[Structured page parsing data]

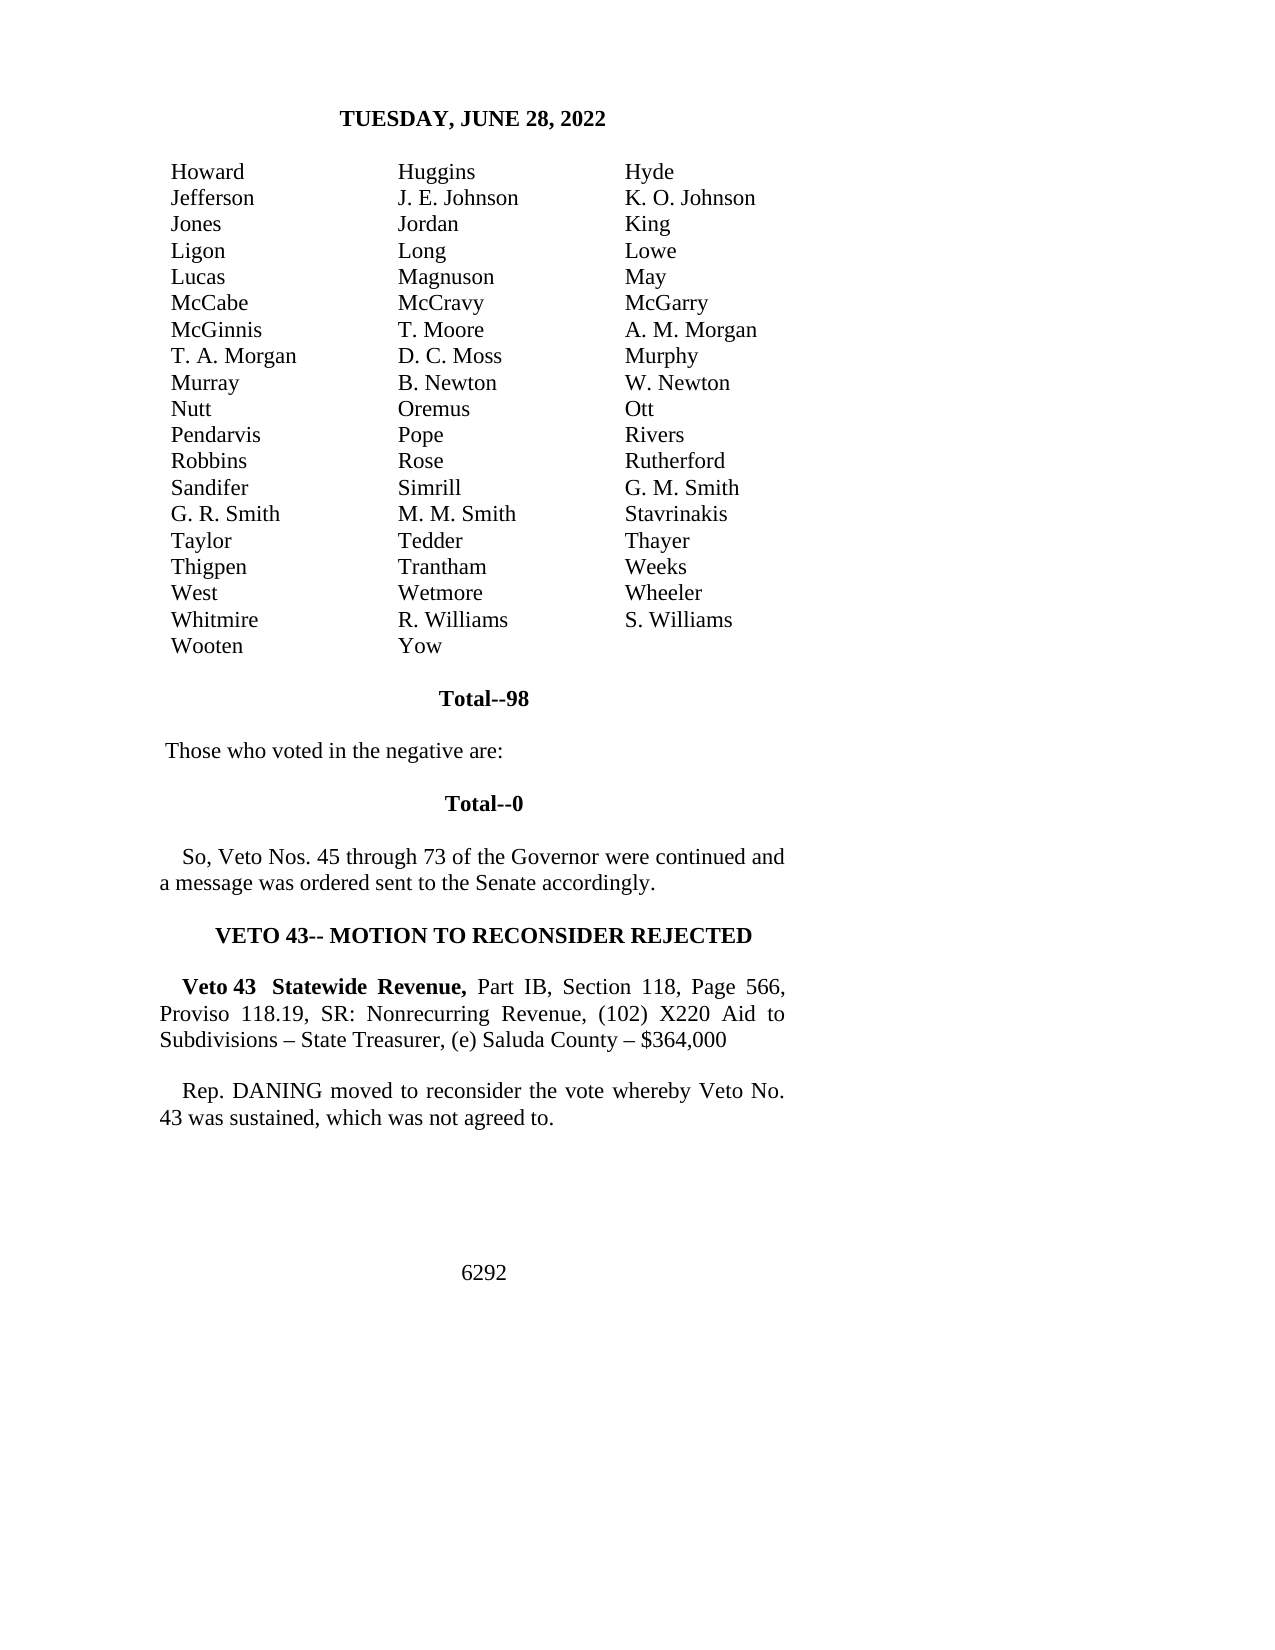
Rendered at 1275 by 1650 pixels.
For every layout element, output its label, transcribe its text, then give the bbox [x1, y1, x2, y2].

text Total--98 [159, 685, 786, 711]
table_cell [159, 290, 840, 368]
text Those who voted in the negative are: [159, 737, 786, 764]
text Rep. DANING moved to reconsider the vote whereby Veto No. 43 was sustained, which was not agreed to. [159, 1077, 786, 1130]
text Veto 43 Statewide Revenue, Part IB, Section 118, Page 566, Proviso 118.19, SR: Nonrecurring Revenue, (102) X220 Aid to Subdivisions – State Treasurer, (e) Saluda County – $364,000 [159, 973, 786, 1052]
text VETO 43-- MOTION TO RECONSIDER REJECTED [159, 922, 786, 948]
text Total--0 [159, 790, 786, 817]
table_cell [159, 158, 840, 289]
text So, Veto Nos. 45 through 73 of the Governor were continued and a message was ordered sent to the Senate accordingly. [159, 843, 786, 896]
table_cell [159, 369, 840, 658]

→ **TASK REQUIREMENTS**: Return every entry word for word, leaving the pictures out.

→ **TASK RESPONSE**:
Rendered at 1275 by 1650 pixels.
For every layout element, output its label, transcribe its text, then give the bbox [x1, y1, x2, y2].

text Total--98 [159, 685, 786, 711]
table_cell [159, 290, 840, 368]
text Those who voted in the negative are: [159, 737, 786, 764]
text Rep. DANING moved to reconsider the vote whereby Veto No. 43 was sustained, which was not agreed to. [159, 1077, 786, 1130]
text Veto 43 Statewide Revenue, Part IB, Section 118, Page 566, Proviso 118.19, SR: Nonrecurring Revenue, (102) X220 Aid to Subdivisions – State Treasurer, (e) Saluda County – $364,000 [159, 973, 786, 1052]
text VETO 43-- MOTION TO RECONSIDER REJECTED [159, 922, 786, 948]
text Total--0 [159, 790, 786, 817]
table_cell [159, 158, 840, 289]
text So, Veto Nos. 45 through 73 of the Governor were continued and a message was ordered sent to the Senate accordingly. [159, 843, 786, 896]
table_cell [159, 369, 840, 658]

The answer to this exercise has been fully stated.